Es necesario alimentarle bien.
Pero
el tiempo transcurrió y el tigre continuó holgazaneando en su casa.
A la caída de la tarde salía a pasear por la ciudad y tomaba buena
nota de cuanto veía. Su recuperada salud le devolvió el apetito y
cada vez exigía más carne al viejo doctor.
-¿Es
que te has olvidado de que nosotros también tenemos estómago? -le
gritó un día su mujer.
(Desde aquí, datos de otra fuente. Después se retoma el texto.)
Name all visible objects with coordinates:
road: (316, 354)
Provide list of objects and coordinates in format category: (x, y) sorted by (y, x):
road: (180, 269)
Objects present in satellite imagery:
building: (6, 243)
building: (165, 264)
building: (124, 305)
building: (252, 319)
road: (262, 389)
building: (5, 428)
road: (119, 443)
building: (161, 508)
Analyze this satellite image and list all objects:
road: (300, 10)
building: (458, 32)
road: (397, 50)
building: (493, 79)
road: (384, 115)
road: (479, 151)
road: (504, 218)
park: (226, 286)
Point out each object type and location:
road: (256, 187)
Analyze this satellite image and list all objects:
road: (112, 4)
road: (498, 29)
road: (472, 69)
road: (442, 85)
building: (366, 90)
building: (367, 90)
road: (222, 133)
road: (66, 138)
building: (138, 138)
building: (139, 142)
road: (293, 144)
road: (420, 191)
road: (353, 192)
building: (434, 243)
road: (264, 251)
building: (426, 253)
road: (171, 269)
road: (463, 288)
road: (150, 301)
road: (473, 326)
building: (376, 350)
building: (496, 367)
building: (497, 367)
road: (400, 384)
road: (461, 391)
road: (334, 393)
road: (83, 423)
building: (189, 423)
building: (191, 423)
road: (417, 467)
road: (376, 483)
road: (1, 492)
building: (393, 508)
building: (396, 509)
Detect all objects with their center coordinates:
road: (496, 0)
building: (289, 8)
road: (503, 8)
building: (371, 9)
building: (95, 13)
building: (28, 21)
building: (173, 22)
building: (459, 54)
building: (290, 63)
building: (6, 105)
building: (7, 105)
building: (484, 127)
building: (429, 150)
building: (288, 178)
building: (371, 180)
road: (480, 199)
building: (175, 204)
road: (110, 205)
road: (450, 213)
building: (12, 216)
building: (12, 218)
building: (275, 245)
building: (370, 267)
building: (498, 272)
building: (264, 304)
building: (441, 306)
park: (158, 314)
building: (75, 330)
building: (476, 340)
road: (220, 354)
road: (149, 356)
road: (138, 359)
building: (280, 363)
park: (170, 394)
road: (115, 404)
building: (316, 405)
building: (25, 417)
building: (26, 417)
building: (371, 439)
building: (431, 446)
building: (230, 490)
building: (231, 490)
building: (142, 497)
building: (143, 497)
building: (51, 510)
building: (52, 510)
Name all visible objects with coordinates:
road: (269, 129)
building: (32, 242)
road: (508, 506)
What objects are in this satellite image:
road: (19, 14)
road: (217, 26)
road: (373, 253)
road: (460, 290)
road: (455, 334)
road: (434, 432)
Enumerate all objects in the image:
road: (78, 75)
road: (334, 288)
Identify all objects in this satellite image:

No está bien que nosotros comamos verduras,
y él toda la carne que tú cazas.
Pero
el doctor Chiou-ln siempre repetía lo mismo:
-Mujer,
ten un poco de paciencia. Es nuestro huésped. Quizá algún día nos
lo pague con creces.
-Sí,
como los otros enfermos de la ciudad -y la señora Chiou se echaba a
llorar.
Tres
meses estuvo el tigre en su casa. Una mañana desapareció sin decir
nada a nadie. Había oído la llamada de la espesura y se volvió a
ella a criar una nueva camada de tigres. El doctor Chiou-In se sintió
muy solo y muy triste porque su esposa le recriminó con más fuerza:
-¡Otro
enfermo que huye! ¿Cuándo aprenderás a ser más sensato? A veces
me arrepiento de haber compartido tantas privaciones contigo.
Sin
embargo, esta vez se equivocó. A la caída de la tarde apareció el
tigre con un jabalí y diez liebres. La señora Chiou no salía de su
asombro, pero no pudo darle las gracias porque el animal con forma
humana se marchó con la misma rapidez con la que había llegado. Al
día siguiente volvió a presentarse de nuevo y los dos ancianos se
hartaron otra vez de carne.
-¿Lo
ves? -preguntó triunfante el doctor a su esposa. No todos los
pacientes son iguales. Siempre hay algunos que saben expresar su
agradeci-miento mejor que otros.
Pero
en el fondo se sentía triste, porque sabía que aquel enfermo era,
en realidad, un tigre.
Una
tarde, cuando el tigre-hombre acudió con su diario tributo de carne,
se encerró con el doctor Chiou-In en su aposento y le descubrió
quién era. El médico se levantó y abrazó con ternura a la fiera.
-¿Acaso
crees que no lo sabía? -preguntó, divertido. Cuando la fiebre es
muy alta, la magia no vale para nada.
Y
le contó las transformaciones que había presenciado el segundo día
de su enfermedad.
El
tigre, emocionado, salió por la ventana. El doctor pensó que no iba
a volver a verle nunca más y se entristeció, porque le había
cogido cariño. Pero al día siguiente se presentó más pronto que
de costumbre. Llevaba bajo su brazo izquierdo un paquete envuelto en
seda roja.
-Es
para ti -dijo el tigre. Espero que me hagas el honor de aceptarlo. Es
algo que para mí tiene mucho valor: la piedra que me ha servido de
almohada desde que soy un tigre adulto.
El
doctor Chiou-In extendió la seda roja y ante sus ojos apareció una
enorme pepita de oro puro.
-No no
puedo aceptarla -balbuceó, asombrado. ¿Cómo podría privarte de tu
almohada?
Pero
el tigre ya se había marchado. Cruzó el valle con la celeridad de
la vista, porque se sentía muy feliz.
-Tenías
razón -comentó la señora Chiou con su marido: hay pacientes que
saben expresar su gratitud mejor que otros. Es sólo cuestión de
carácter.
Esta
vez el doctor no se sintió triste, porque ¿qué diferencia existe
entre el que da las gracias y el que te cubre de oro?